Add a Story, Photo or Pict-Oral Memory about an embarrassing moment to your Legacy Portfolio
Have you ever seen the Youtube footage of former President Gerald Ford as he tripped and fell down the steps of Air Force One? My mother-in-law calls those moments "hummers," and when we see or hear of somebody else's, it can help us laugh about our own. A friend and I experienced awful embarrassing moments when we began our first jobs in New York City.
In the late 1970s, we read the newspapers classified section for employment opportunities. The jobs that featured great appeal were often placed by employment agencies. And when Joni interviewed for one, she was hired to work as an agent. I marveled. She’d now evaluate and match other’s skills. It was like being plucked off a police lineup and given the seat of a Supreme Court judge.
After training, she traipsed through the agency, conferring with coworkers and applicants when she noticed people staring. Perhaps it was her confidence, or she’d had a good hair day. When she arrived to the far end of the office, a co-worker whispered, “Pssst! Look behind you… your skirt is tucked into your stockings. She was a good sport after the initial shock and horror wore off. And while I almost died laughing as she described it, my time would have been better spent preparing for my own impending hummer.
Nothing bolstered confidence like the sharp navy blue suit and white blouse I wore as I descended into the subway, located in the Flatbush section of Brooklyn, New York.

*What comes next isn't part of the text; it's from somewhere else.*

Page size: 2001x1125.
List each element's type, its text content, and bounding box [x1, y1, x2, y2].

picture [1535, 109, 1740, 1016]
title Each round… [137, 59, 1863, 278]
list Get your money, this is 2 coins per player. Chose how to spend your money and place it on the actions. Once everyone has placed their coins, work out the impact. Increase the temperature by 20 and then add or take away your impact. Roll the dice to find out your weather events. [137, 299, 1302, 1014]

In summer, the heat rose up the stairwell, like an inferno of molten makeup remover. The subway car itself felt like every clothes dryer in New York was vented through the air ducts. That was good for hair frizz. I removed my suit jacket as I boarded and walked through the connecting cars to the opposite end of the train. When the train stopped in New York City, I was then closer to the right exit.
People stared and smiled as I passed, which was odd for city commuters any time of day, but especially morning. It was a sign from the universe that I was about to have a great day!

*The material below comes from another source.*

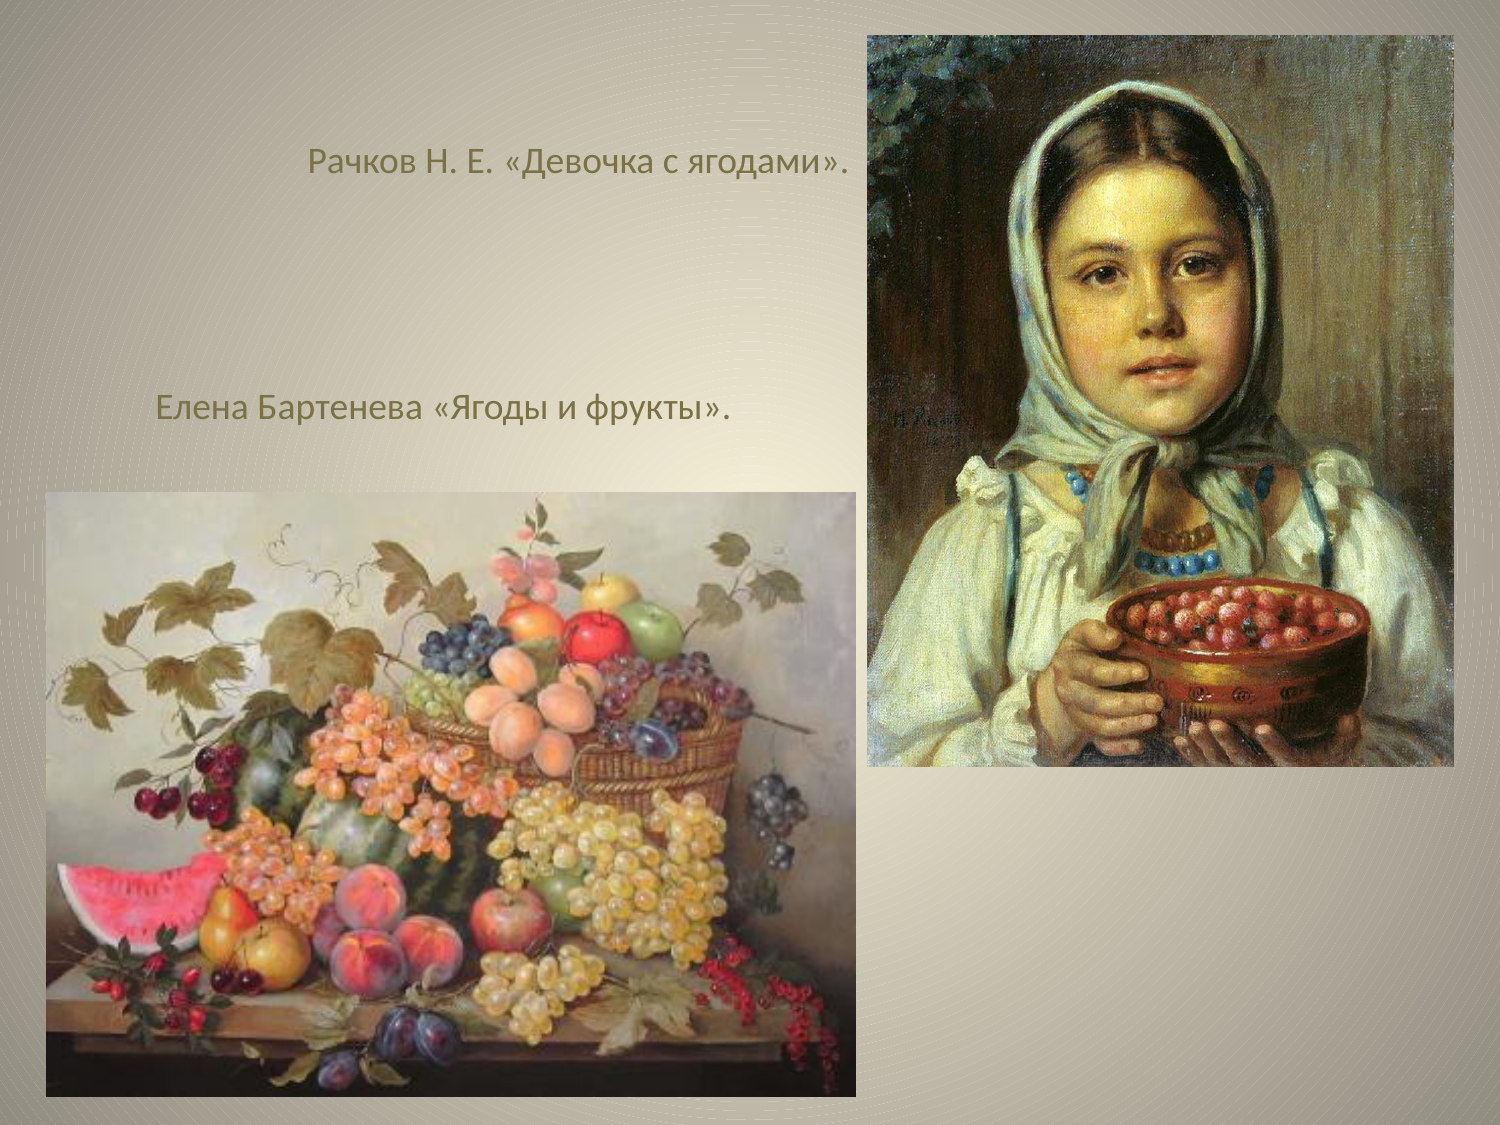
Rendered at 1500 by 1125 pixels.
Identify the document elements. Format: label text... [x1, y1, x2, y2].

When I arrived in the last car, I collapsed into my seat. The man who sat opposite leaned over and whispered: “Ma’am, your blouse is open.” I thanked him, buttoned up, and never made eye contact again. Then I rode the express bus for a month.
What were your humbling or embarrassing experiences, and how did you recover from them? A shared reflection can offer heirs and future generations solace as they peek through the window into the faux pas we’d all like to avoid.
Embarrassing moments could be categorized into social strengths, personal, family, other. Acknowledging how you manage those less than stellar experiences can also provide valuable information and demonstrates an essential survival skill: a sense of humor.